Her prompt was sweet and short: "Sansa is a witch". I tried to make my story such as well… just a small vignette type fic about Sansa discovering her new powers and what she does with them. This work was beautifully betaed by queenoferebor1204 / Cecilia1204 – thank you so much!


Sansa

"Beautiful girl, pray stop!"

The old woman's voice halts Sansa in her tracks and she turns and scans the crowd, a throng of revellers gathered at the markets of Wintertown walking, talking, japing, haggling.

She is happy and excited. She is almost eight years old and alone at the markets for the very first time.

Well, almost alone – Septa Mordane walks a small distance behind her, but Sansa insists she is old enough to study the wares on her own.

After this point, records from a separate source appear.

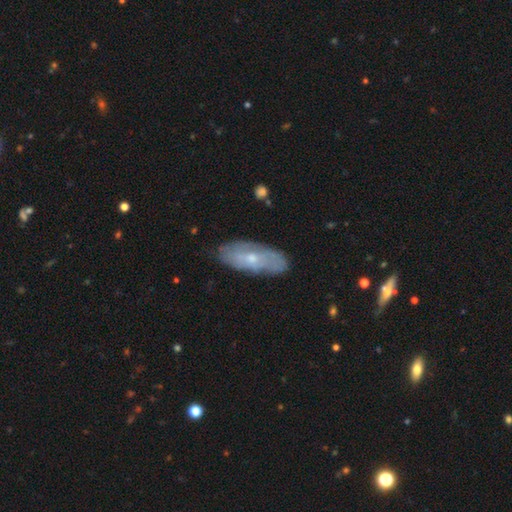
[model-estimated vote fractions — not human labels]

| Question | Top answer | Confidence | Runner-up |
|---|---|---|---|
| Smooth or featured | featured or disk | 58% | smooth (31%) |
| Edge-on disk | no | 78% | yes (22%) |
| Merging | none | 83% | minor disturbance (13%) |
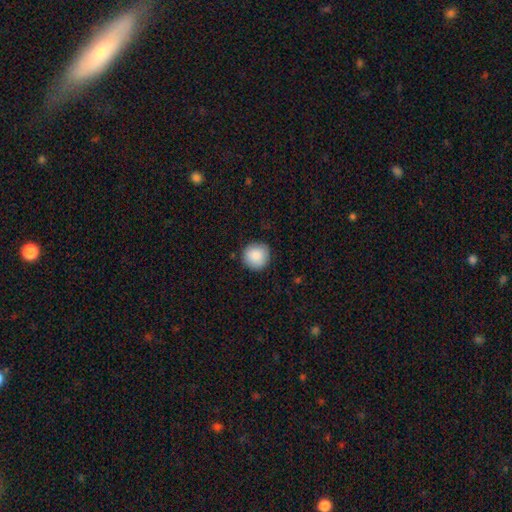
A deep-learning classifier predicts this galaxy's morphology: type=smooth (87%); roundness=round (94%); merging=none (88%).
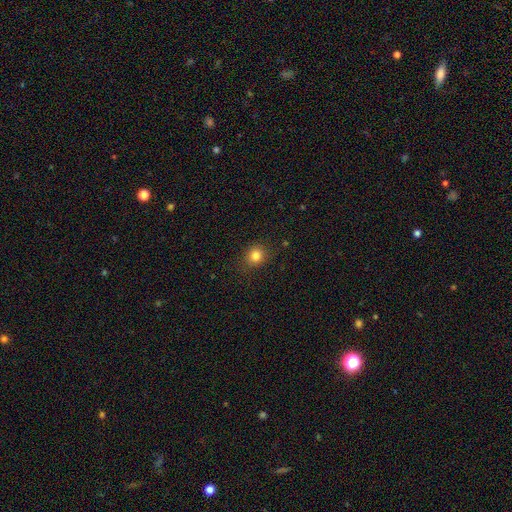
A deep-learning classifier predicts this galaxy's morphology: Smooth or featured: smooth — 82% (star or artifact — 13%)
How rounded: round — 79% (in between — 20%)
Merging: none — 86% (minor disturbance — 10%)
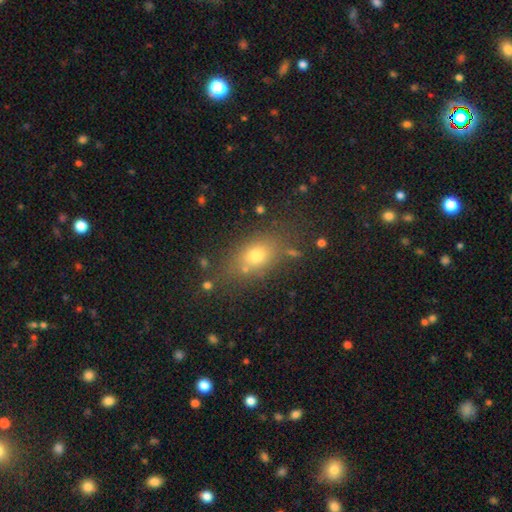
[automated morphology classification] Overall: smooth (72%). How rounded: in between (70%). Merging: none (73%).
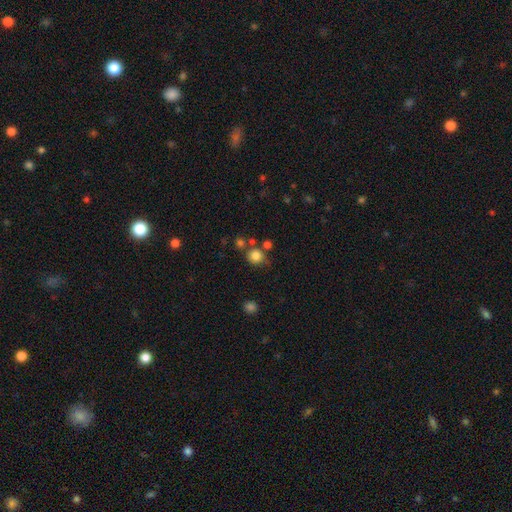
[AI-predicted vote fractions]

The woman is old and gnarled, older than even Old Nan. Her hair is white and wispy and she is bent over so that her head is almost at level with Sansa's.

The woman comes closer, her steps slow and laborious.

Sansa stands her ground. She is the blood of Winterfell, she is not scared.


"You, you have power in you," the old woman murmurs, eyeing Sansa with rheumy eyes, which even so seem to peer deep into Sansa's soul. "You have a gift, a strong gift. I have rarely seen such strength in anyone so young."

Sansa is not afraid, but she doesn't know what to say. She knows her manners, though, and curtsies.

"Thank you," she says formally, wondering what gift the woman is talking about.

"You will be magnificent when you grow into your full power. On your nameday, when you turn six and ten, your journey will begin." The woman smiles at Sansa, revealing almost toothless gums, then cackles delightedly. "Come and see us when that day comes. You need to learn how to use your powers, and my sisters and I will teach you."


"Who are you and what do you want?" Septa Mordane reaches Sansa and pulls her closer in a protective gesture.

"She told me I have a gift," Sansa explains. The woman did no harm to her and Septa Mordane sees it. She is overprotective of her charges, but Sansa knows it's only because she takes her duty seriously.

"You have many gifts, my child." A tug at her arm and Septa turns to go, taking Sansa with her. "Thank the… mistress, and let us leave. Your sister is somewhere ahead and we have to find her."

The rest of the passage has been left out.